● Exercise instructions
1) In the forum thread on soldering tools, what does Rollin Hand say heats up the solder faster than anything else tried?
2) Write the next part of the forum thread on soldering tools, picking up after its final sentence.

● Supplied text
-- Opening Marker --
This old Weller seems to work well for what I do.
For the odd case where more heat is helpful I also have a pistol type Weller.


----------



## Rollin Hand (Jul 12, 2012)

Mark Brown said:


> I think you will find that any even remotely "decent" unit will be more than adequate...
> 
> ...at the end of the day I can honestly say with a good tip I got 90% of the way there...
> 
> ...Oh well, the only benefit here is I could stop blaming the tool...


We are still talking about soldering.....riiiiight? 😄 Or maybe I just have a dirty, dirty mind.

Seriously, FWIW, I still have my late father's Weller soldering gun, similar to (and older than) Milkman's. He could work precise magic with that thing, but others have me worried about using it on guitars even though it heats up the solder faster than anything else I have tried. For the backs of pots, it eats my soldering station's lunch.
-- Closing Marker --
● Supplied entries
-- Opening Marker --
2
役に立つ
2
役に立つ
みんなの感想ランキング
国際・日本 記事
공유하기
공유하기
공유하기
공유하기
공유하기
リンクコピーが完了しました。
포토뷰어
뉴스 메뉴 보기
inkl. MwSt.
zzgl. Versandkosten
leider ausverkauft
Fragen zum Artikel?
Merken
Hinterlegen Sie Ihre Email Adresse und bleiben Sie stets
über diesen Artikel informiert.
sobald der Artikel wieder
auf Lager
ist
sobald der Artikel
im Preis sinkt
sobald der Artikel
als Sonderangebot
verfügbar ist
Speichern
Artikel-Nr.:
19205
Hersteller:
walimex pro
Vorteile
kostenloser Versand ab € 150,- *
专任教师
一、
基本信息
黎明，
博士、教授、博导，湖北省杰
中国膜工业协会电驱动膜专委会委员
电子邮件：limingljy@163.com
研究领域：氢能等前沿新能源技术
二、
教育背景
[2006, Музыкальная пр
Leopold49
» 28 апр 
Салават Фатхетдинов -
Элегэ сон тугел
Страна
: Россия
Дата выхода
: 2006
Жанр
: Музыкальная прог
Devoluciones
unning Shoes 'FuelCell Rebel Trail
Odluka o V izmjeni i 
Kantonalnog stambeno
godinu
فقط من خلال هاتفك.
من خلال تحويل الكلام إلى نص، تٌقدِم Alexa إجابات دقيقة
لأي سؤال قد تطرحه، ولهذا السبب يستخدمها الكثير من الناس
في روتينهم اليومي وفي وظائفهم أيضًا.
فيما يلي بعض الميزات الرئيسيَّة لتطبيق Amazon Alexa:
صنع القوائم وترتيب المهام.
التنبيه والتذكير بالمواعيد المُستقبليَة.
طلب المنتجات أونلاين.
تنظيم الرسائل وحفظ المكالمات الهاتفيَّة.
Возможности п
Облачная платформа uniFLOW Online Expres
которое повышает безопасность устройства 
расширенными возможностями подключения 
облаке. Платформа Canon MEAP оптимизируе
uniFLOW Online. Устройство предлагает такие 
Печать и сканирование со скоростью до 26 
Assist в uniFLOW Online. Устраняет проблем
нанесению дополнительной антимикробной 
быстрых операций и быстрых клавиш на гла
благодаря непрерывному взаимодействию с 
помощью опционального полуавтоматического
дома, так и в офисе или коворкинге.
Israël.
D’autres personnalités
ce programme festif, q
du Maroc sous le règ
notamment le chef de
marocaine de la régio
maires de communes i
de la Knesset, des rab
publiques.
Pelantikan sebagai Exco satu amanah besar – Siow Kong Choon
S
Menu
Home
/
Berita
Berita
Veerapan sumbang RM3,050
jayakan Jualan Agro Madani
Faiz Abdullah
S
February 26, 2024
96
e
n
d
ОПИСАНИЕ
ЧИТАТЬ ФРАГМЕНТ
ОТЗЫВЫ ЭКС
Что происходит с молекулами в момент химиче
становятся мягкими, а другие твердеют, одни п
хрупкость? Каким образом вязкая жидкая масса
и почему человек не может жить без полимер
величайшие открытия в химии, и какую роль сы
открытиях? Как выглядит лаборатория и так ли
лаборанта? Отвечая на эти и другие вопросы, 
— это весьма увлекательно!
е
-- Closing Marker --
-- Opening Marker --
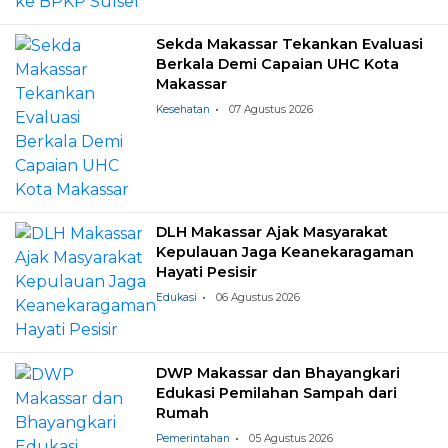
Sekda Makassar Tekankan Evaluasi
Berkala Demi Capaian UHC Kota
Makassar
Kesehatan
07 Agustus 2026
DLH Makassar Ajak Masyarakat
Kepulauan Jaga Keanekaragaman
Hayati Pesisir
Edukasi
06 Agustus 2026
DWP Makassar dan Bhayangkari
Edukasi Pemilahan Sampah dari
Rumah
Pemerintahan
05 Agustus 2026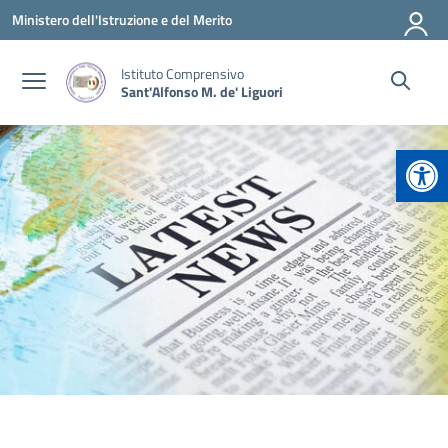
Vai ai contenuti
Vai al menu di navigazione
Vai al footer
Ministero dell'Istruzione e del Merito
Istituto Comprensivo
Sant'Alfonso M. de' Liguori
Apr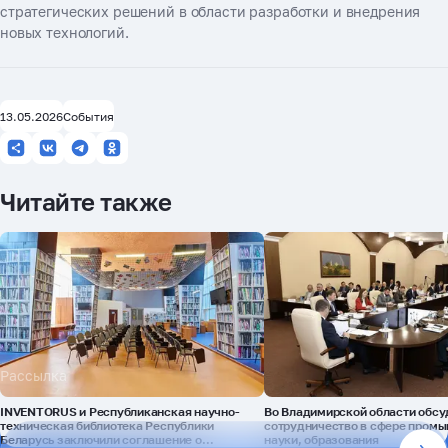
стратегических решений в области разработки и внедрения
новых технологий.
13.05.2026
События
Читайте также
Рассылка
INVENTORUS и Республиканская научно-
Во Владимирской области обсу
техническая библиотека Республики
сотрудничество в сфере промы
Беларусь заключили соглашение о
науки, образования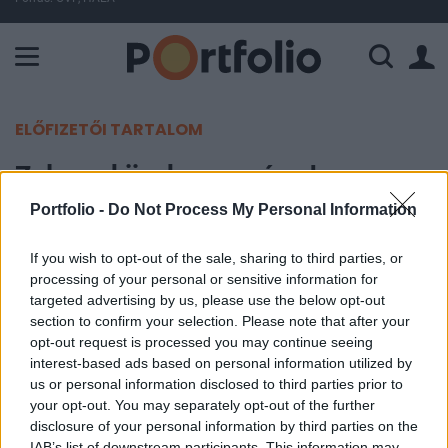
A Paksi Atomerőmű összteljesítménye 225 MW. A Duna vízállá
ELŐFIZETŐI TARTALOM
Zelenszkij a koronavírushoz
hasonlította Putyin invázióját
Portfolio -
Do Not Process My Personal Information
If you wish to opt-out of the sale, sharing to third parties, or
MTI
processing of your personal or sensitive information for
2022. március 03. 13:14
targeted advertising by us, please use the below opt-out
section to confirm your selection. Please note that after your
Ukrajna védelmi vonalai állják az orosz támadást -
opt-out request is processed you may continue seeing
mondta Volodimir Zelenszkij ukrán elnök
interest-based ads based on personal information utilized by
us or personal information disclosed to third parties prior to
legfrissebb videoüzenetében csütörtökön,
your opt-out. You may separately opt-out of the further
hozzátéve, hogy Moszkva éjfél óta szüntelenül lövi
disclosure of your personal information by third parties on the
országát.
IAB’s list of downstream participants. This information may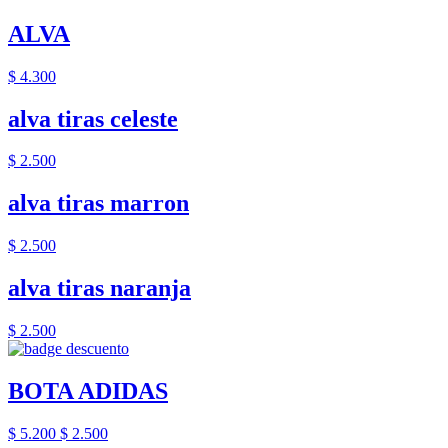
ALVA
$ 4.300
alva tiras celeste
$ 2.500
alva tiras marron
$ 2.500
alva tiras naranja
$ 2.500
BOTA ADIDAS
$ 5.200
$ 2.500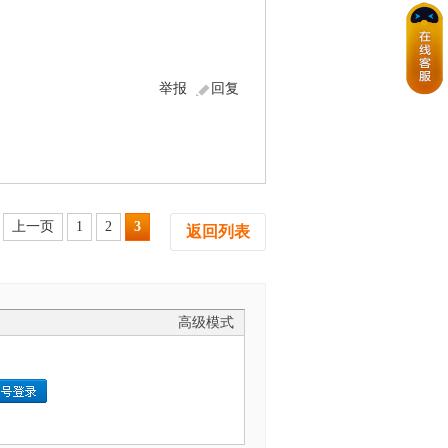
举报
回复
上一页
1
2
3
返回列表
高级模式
-- Closing Marker --
-- Opening Marker --
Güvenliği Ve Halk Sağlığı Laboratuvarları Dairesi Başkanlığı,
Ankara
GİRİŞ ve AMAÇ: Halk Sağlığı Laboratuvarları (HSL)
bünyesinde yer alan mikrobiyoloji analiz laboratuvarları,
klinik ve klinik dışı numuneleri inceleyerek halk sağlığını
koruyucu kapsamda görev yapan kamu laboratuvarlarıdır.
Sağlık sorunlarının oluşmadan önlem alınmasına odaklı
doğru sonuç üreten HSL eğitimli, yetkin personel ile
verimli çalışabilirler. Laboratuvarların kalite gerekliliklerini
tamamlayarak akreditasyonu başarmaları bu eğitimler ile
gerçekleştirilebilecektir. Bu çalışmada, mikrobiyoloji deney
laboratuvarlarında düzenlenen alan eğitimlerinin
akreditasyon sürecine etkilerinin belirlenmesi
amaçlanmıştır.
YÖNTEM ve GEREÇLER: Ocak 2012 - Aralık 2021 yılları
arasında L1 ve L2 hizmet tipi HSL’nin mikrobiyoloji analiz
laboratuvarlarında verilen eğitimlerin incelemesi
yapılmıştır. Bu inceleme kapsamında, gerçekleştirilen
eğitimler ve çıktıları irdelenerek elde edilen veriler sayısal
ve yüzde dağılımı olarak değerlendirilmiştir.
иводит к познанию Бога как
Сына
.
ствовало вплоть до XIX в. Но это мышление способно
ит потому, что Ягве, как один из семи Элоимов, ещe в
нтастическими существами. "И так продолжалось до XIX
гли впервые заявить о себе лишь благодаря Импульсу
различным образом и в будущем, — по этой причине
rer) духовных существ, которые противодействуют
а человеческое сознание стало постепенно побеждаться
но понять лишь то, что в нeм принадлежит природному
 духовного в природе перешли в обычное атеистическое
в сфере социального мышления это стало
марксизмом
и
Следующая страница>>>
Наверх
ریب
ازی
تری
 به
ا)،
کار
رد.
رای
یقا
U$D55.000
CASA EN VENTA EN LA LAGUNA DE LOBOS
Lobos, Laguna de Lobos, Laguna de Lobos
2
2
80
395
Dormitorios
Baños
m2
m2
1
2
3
-- Closing Marker --
● Numbered responses
1) The late father's Weller soldering gun.

2)
----------



## nonreverb (Sep 19, 2006)

Milkman said:


> If this one ever wears out, I’ll check out a Hakko for sure.
> This old Weller seems to work well for what I do.
> For the odd case where more heat is helpful I also have a pistol type Weller.
> 
> ...


Those are the two I have.


----------



## Milkman (Feb 2, 2006)

nonreverb said:


> Those are the two I have.


Good to know. I have new confidence in my set up. Thanks


----------



## Mark Brown (Jan 4, 2022)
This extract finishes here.